I’m investigating FDB as a database engine for apps that will have a relatively small number of users and relatively small datasets, but which have the following characteristics:
- Users may be spread around the world yet,
- They need low read latencies
- Servers will run on relatively cheap clouds or dedicated machines
I’m wondering what the best configuration is because despite reading the docs a few times and watching the multi-region tech talk by Evan in 2018, I find I’m still not entirely sure. All I want is (say) 3 replicas of the dataset, separated by a WAN, in which the loss of one isn’t fatal, and in which if the database grows an additional machine can be added to each replica to add storage capacity.

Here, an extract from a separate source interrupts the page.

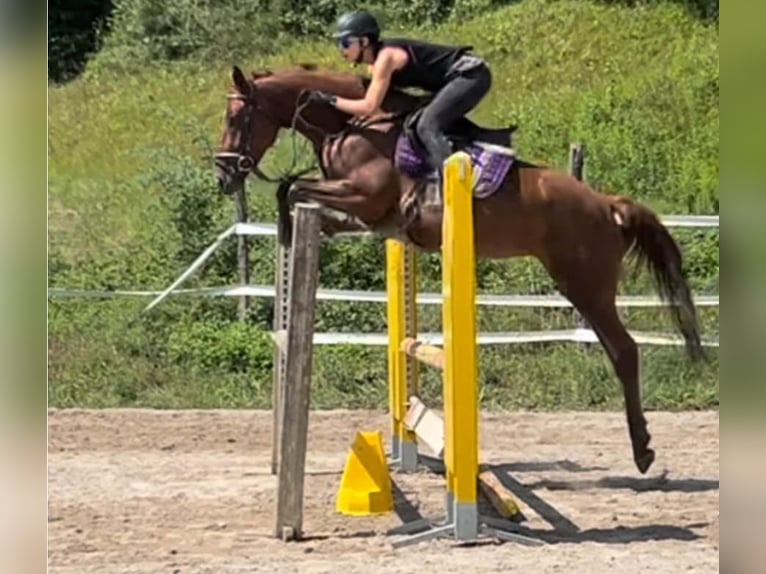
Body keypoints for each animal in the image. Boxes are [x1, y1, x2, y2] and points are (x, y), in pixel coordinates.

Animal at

- Multi-region sounds good, but, only two regions are supported. But it may be that some projects need at least three (Europe, USA, Asia) and quite possibly more, to ensure app servers are close to users. So it seems this is out.
-
three_data_hall
mode doesn’t seem right, because then you need at least 4 machines to make progress. But I want only 3 to make progress, with 1 lost (they’ll probably be VMs so I expect “loss” to be a rare and user-driven event). - None of the single datacenter modes seem right. E.g.
triple
replication is good but you need 5 machines to make progress. -
three_datacenter
mode therefore seems the best, at least for apps that want low latencies in Asia as well as Europe/USA, or want to split the US into two coastal regions. But it says data is replicated six times, which seems wasteful. Why isn’t it replicated three times? And what if I wanted four datacenters e.g. east-us/west-us/europe/taiwan but am OK with the same level of fault tolerance as 3, i.e. the 4th doesn’t take part in leader election so having an even number isn’t fatal?
Maybe FDB isn’t really designed/optimised for many replicas of a small dataset?